We are able to model for our children what it means to be good wives. We are given the example of Sarah in how a godly wife should act, “For this is how the holy women who hoped in God used to adorn themselves, by submitting to their own husbands, as Sarah obeyed Abraham, calling him lord. And you are her children, if you do good and do not fear anything that is frightening” (1 Peter 3:5-6). God has designed humanity and marriage to image Him and His relationship to His Church. He has provided women with the high calling of helper and throughout the New Testament reminds us that obedience to God creates imperishable beauty (1 Peter 3:4). So we honor our husbands because God has placed them as the head of the household. God has created good order and when we follow His direction for marriage we model to our children not only what it means to be good wives, but also the marriage of the Lamb and His bride, the Church. 
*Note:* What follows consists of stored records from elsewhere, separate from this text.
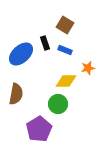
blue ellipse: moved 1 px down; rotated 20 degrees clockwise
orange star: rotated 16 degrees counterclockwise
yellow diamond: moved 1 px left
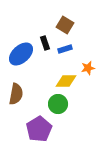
blue rectangle: moved 1 px up; rotated 40 degrees counterclockwise
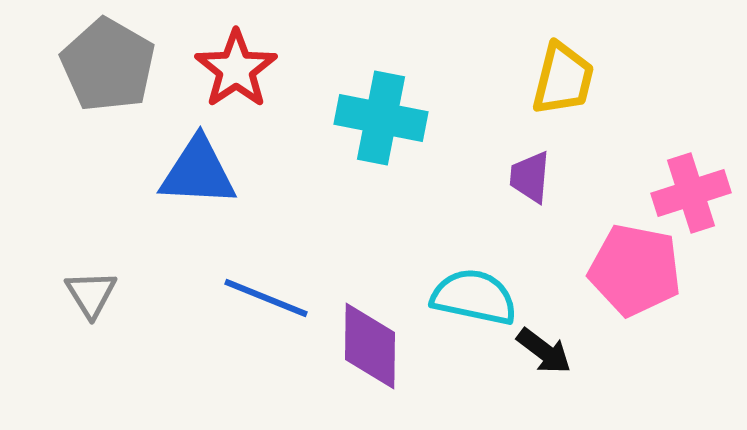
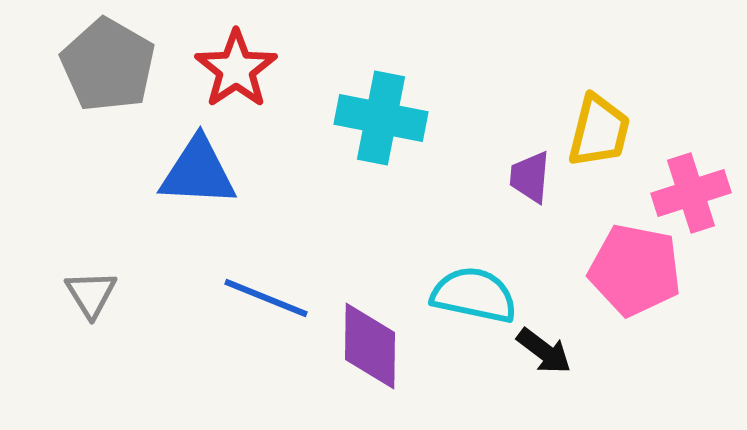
yellow trapezoid: moved 36 px right, 52 px down
cyan semicircle: moved 2 px up
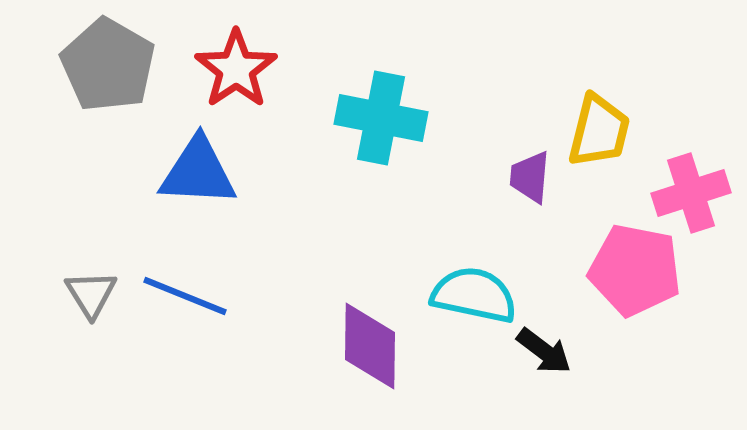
blue line: moved 81 px left, 2 px up
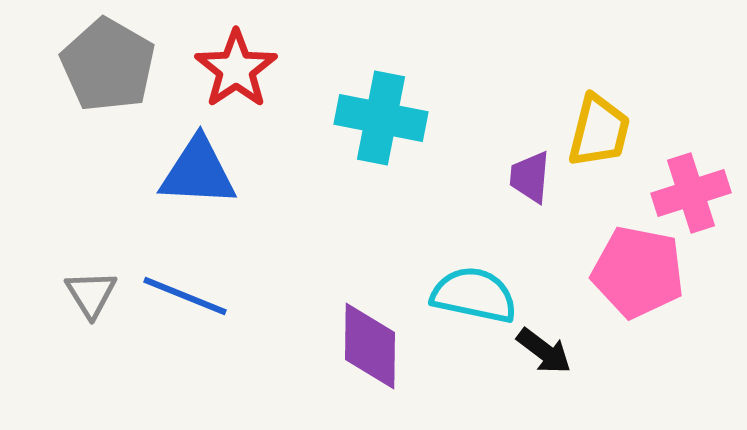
pink pentagon: moved 3 px right, 2 px down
We are able to model for our children what it means to be good mothers. This has been an area of great conviction for me. What do my boys see as “normal” motherhood? What will their expectations be when looking for the mother of their children? Do I exemplify goodness as “having the qualities required for a particular role”, specifically the role of mother? Paul encourages women, “Train the young women to love their husbands and children, to be self-controlled, pure, working at home, kind, and submissive to their own husbands, that the word of God may not be reviled” (Titus 2:4-5). As a mother do my boys see me as loving, self-controlled, pure, hardworking, kind, and respectful? Am I modeling the kind of motherhood I want my boys to seek for their children? How would I respond to my style of mothering over my grandchildren? I hope to model for my boys what it means to be a good mother, but it is an area of progressive sanctification. 

We are image-bearers of the Most High King. He created us and called us good. Through the sacrifice of Jesus we are made righteous and redeemed to goodness. Let us abide in Christ to grow in goodness and model it as women, wives, and mothers to our children. Let our children know what goodness is by the example we set and let us continually point them back to God, who is Himself goodness.